Toyota Recall - Part III

Finally! A calm analysis of the facts at hand.

Interesting highlights:
  1. Ford has more complaints than Toyota about "unintended acceleration"
  2. The vehicle that was the subject of the emotional testimony before congress has had no further incidents after 27,000 more miles of usage.
  3. Subsequent to 2: Safety regulators, human-error experts and auto makers say driver error is the primary cause of sudden accelerations, and if there are no error codes in the electronics, there is no evidence to support an electronic failure.
(Disclaimer: I do not own a Toyota, have never owned a Toyota, and my next vehicle is unlikely to be a Toyota.)

I feel for the Toyota engineers tasked with finding the "problem". I would bet that in meetings more than one engineer has screamed in frustration "For fucks sakes! There is nothing wrong with the accelerator pedal or the electronics!"

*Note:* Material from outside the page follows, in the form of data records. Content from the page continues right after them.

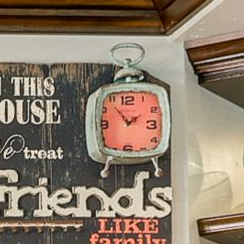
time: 1:53
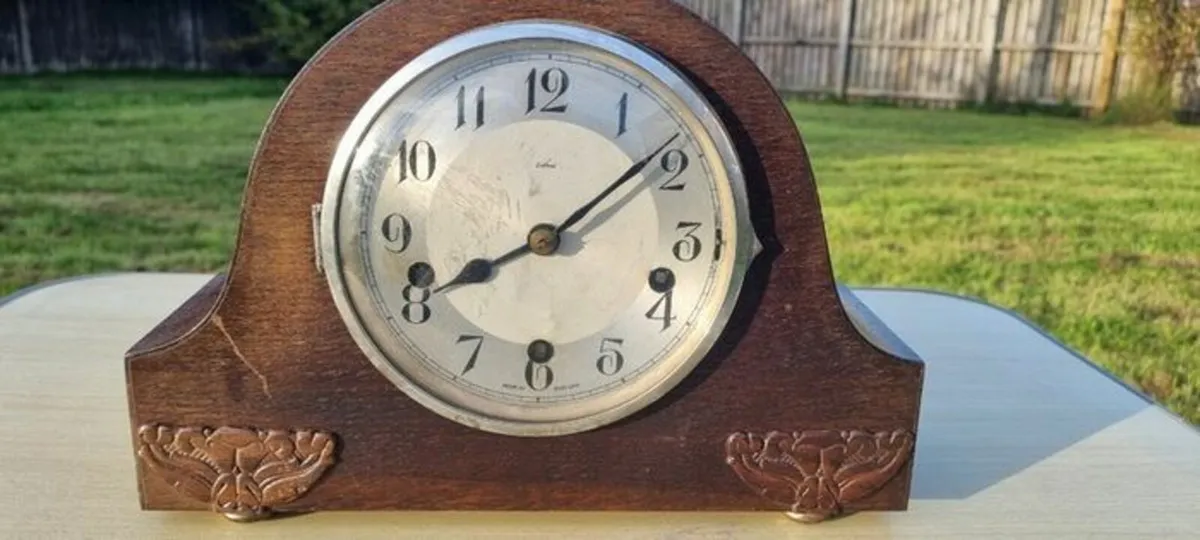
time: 8:08
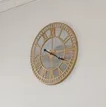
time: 3:49
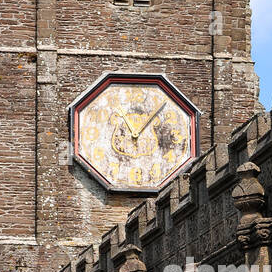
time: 11:07
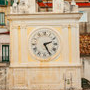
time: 2:25
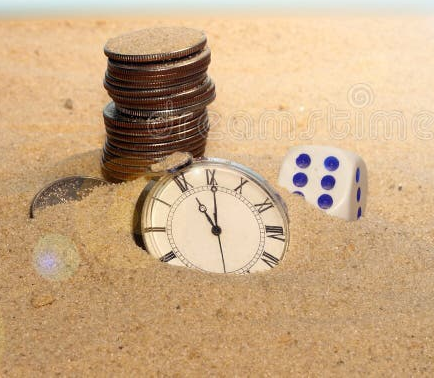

My job involves troubleshooting problems, which is why I sympathize with the engineers troubleshooting this problem, and the first rule of trouble-shooting is, you have to able to replicate the problem to identify the cause and apply the solution. The evidence shows so far that this issue happens only once in a vehicle and has happened in 2,515 Toyota vehicles. 8.5 million potentially affected vehicles have been recalled worldwide. Even assuming only 1 million of those vehicles are American owned, that works out to an incidence of 0.25% of vehicles having this issue. Let's assume that this issue arises in the first 3000 miles driven. That works out to a "sudden acceleration" event happening once every 1,192,843 miles driven. Talk about your needles in a haystack. And I've deliberately kept the service numbers low.

Is there any chance that the vehicle is contributing to the events reported? A very, very slight chance, but yes the chance is always there. But based on the low incidence it is not an endemic failure of design. It could be a problem at point of assembly where human error on the line causes improper installation.

But, even the incidence is too low for that. Realistically? It would have to be a combination of factors. When car z is driven at speed y at temperature x at humidity w at elevation v with a steering wheel angle of u, the problem may occur.

Good luck finding that combination though. But hey, if you're worried about the unknowns, GM (according to the WSJ) has the lowest reported incidence of unintended acceleration.